At the end of the log I am getting an error that is close to the one shown in the link above, but I don’t know how to proceed with the verification steps outlined in the FAQ.
These initial errors appear to be more like:
processors.wiki.ti.com/.../IPC_3.x_FAQ
Internally, LAD tries to connect to sockets created by the rpmsg_proto kernel driver. This connection can fail for several reasons, so this is a common "general" error code. Some examples that generate this error condition are below.
- Failure to load the slave image. If the slave executable fails to load, the sockets to communicate with it are not created.
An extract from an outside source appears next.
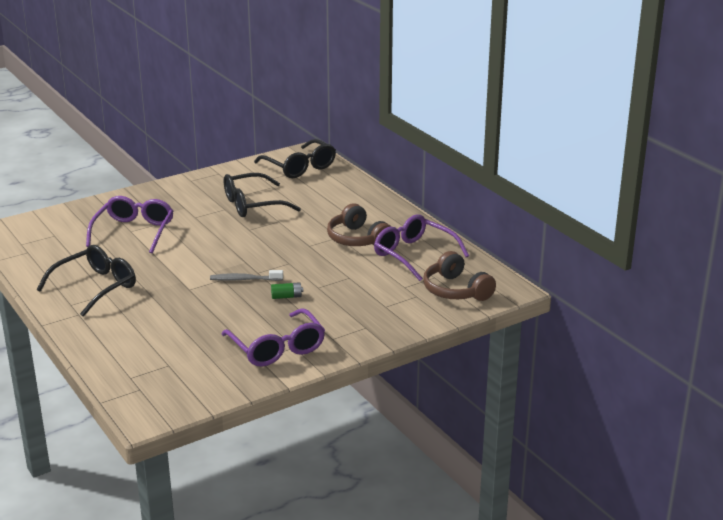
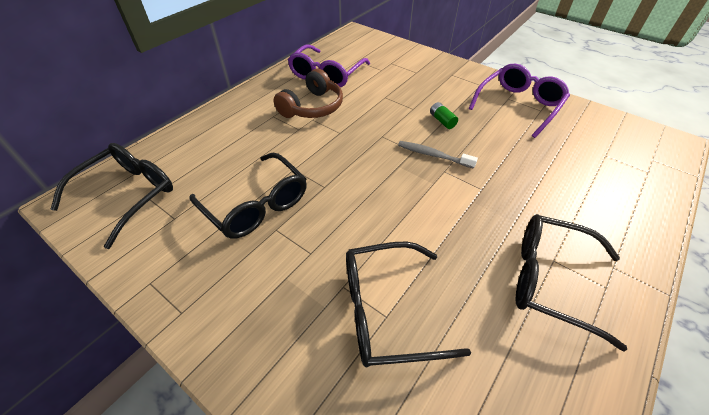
camera: 110 degrees left, 20 degrees up
purple glasses [86,196,173,253] -> black glasses [346,241,471,367]
grey toothbrush [210,270,283,281] -> grey toothbrush turned 135 degrees clockwise [398,141,478,169]
brown headphones [423,251,496,301] -> none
Make sure the slaves you need to communicate with are already loaded.
- Failure to provide the correct KERNEL_INSTALL_DIR when building the user-side IPC libraries. Some customers reported this error when using Linux 3.9+ kernels (where the AF_MAX value in socket.h has increased). This created a mismatch in what AF_RPMSG was set to in user libs and the kernel, and the connect call failed. The solution was to require users set KERNEL_INSTALL_DIR when building the user-space libraries so IPC can interrogate the kernel version and set AF_RPMSG appropriately.
- Failure to configure the slave image correctly. Internally, the slave-side MessageQ transport (TransportRpmsg) broadcasts its availability to the Linux host. If this broadcast doesn't occur (e.g., b/c the slave wasn't configured with TransportRpmsg), the socket connection will fail with error 22.
- General slave-to-host interrupt failure. Some devices (e.g. DRA7XX) have interrupt crossbars that must be configured correctly as part of system boot (e.g. uboot). If these crossbars aren't initialized correctly, the slave-side broadcast that TransportRpmsg is available won't be received, the underlying socket connection won't be available, and the first sign of failure will be LAD trying to connect to the socket.
Any help or advice that I could get to test the following functionality of the DSP would be much appreciated, e.g.:
- If the slave executable fails to load, the sockets to communicate with it are not created,
- How can I determine if the slave executable is loaded?
- How can I verify that there is no "mismatch in what AF_RPMSG was set to in user libs and the kernel"?
- How can I ensure the slave is configured with: TransportRpmsg?
- And lastly, this seems to be the most plausible issue: how can I ensure that the interrupt crossbar is configured correctly?
Thanks,
Weston